WORK ORDER A
In the records, rewrite the stretch from the line containing "Infierno en el" through the line containing "desaparecer", renaming "Flota Fantasma" to "Flota Oculta" and leaving everything else unchanged.

SUPPLIED TEXT
________________________
Sharing a global hash table among all queues is tempting, but
it can cause crash:

BUG: KASAN: slab-use-after-free in nfqnl_recv_verdict+0x11ac/0x15e0 [nfnetlink_queue]
[..]
 nfqnl_recv_verdict+0x11ac/0x15e0 [nfnetlink_queue]
 nfnetlink_rcv_msg+0x46a/0x930
 kmem_cache_alloc_node_noprof+0x11e/0x450

struct nf_queue_entry is freed via kfree, but parallel cpu can still
encounter such an nf_queue_entry when walking the list.

Alternative fix is to free the nf_queue_entry via kfree_rcu() instead,
but as we have to alloc/free for each skb this will cause more mem
pressure.

Cc: Scott Mitchell <scott.k.mitch1@gmail.com>
Fixes: e19079adcd26 ("netfilter: nfnetlink_queue: optimize verdict lookup with hash table")
Signed-off-by: Florian Westphal <fw@strlen.de>
---
 include/net/netfilter/nf_queue.h |   1 -
 net/netfilter/nfnetlink_queue.c  | 139 +++++++++++--------------------
 2 files changed, 49 insertions(+), 91 deletions(-)

diff --git a/include/net/netfilter/nf_queue.h b/include/net/netfilter/nf_queue.h
index 45eb26b2e95b..d17035d14d96 100644
--- a/include/net/netfilter/nf_queue.h
+++ b/include/net/netfilter/nf_queue.h
@@ -23,7 +23,6 @@ struct nf_queue_entry {
 	struct nf_hook_state	state;
 	bool			nf_ct_is_unconfirmed;
 	u16			size; /* sizeof(entry) + saved route keys */
-	u16			queue_num;
 
 	/* extra space to store route keys */
 };
diff --git a/net/netfilter/nfnetlink_queue.c b/net/netfilter/nfnetlink_queue.c
index 47f7f62906e2..8e02f84784da 100644
--- a/net/netfilter/nfnetlink_queue.c
+++ b/net/netfilter/nfnetlink_queue.c
@@ -49,8 +49,8 @@
 #endif
 
 #define NFQNL_QMAX_DEFAULT 1024
-#define NFQNL_HASH_MIN     1024
-#define NFQNL_HASH_MAX     1048576
+#define NFQNL_HASH_MIN     8
+#define NFQNL_HASH_MAX     32768
 
 /* We're using struct nlattr which has 16bit nla_len. Note that nla_len
  * includes the header length. Thus, the maximum packet length that we
@@ -60,29 +60,10 @@
  */
 #define NFQNL_MAX_COPY_RANGE (0xffff - NLA_HDRLEN)
________________________
WORK ORDER B
Transcribe the stretch of the kernel patch from "Alternative fix is" through "insertions(+), 91 deletions(-)" without any changes.

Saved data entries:
________________________
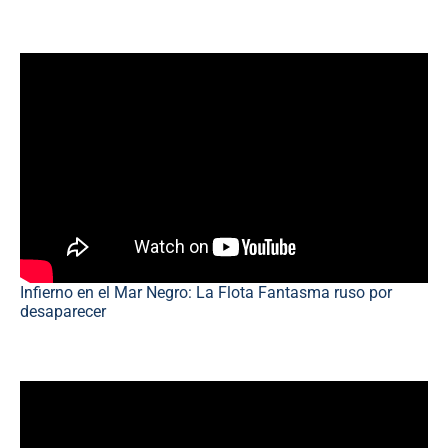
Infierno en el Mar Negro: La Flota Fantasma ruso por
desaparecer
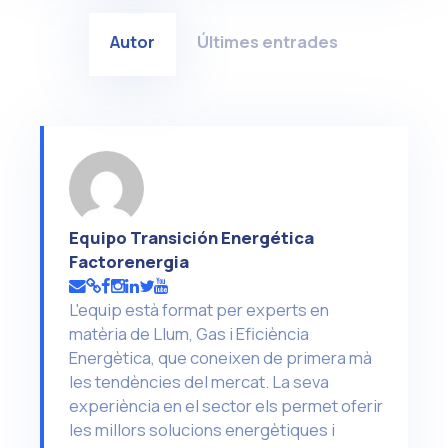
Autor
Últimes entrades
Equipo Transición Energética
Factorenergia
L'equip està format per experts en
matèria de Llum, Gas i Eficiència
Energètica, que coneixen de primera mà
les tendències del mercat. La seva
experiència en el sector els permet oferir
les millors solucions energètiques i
________________________
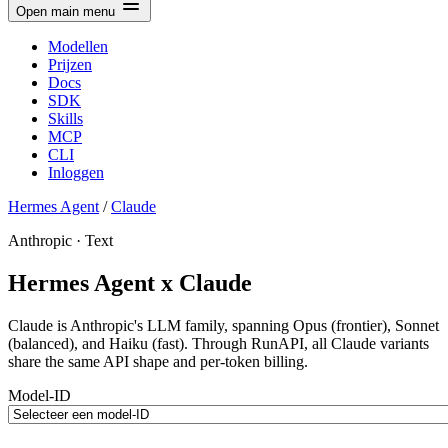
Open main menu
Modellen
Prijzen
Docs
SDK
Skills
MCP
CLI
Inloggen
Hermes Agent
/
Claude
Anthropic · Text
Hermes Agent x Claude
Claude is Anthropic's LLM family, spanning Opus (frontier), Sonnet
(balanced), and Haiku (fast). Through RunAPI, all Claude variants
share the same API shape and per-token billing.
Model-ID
________________________
OUTPUT A
Infierno en el Mar Negro: La Flota Oculta ruso por
desaparecer

OUTPUT B
Alternative fix is to free the nf_queue_entry via kfree_rcu() instead,
but as we have to alloc/free for each skb this will cause more mem
pressure.

Cc: Scott Mitchell <scott.k.mitch1@gmail.com>
Fixes: e19079adcd26 ("netfilter: nfnetlink_queue: optimize verdict lookup with hash table")
Signed-off-by: Florian Westphal <fw@strlen.de>
---
 include/net/netfilter/nf_queue.h |   1 -
 net/netfilter/nfnetlink_queue.c  | 139 +++++++++++--------------------
 2 files changed, 49 insertions(+), 91 deletions(-)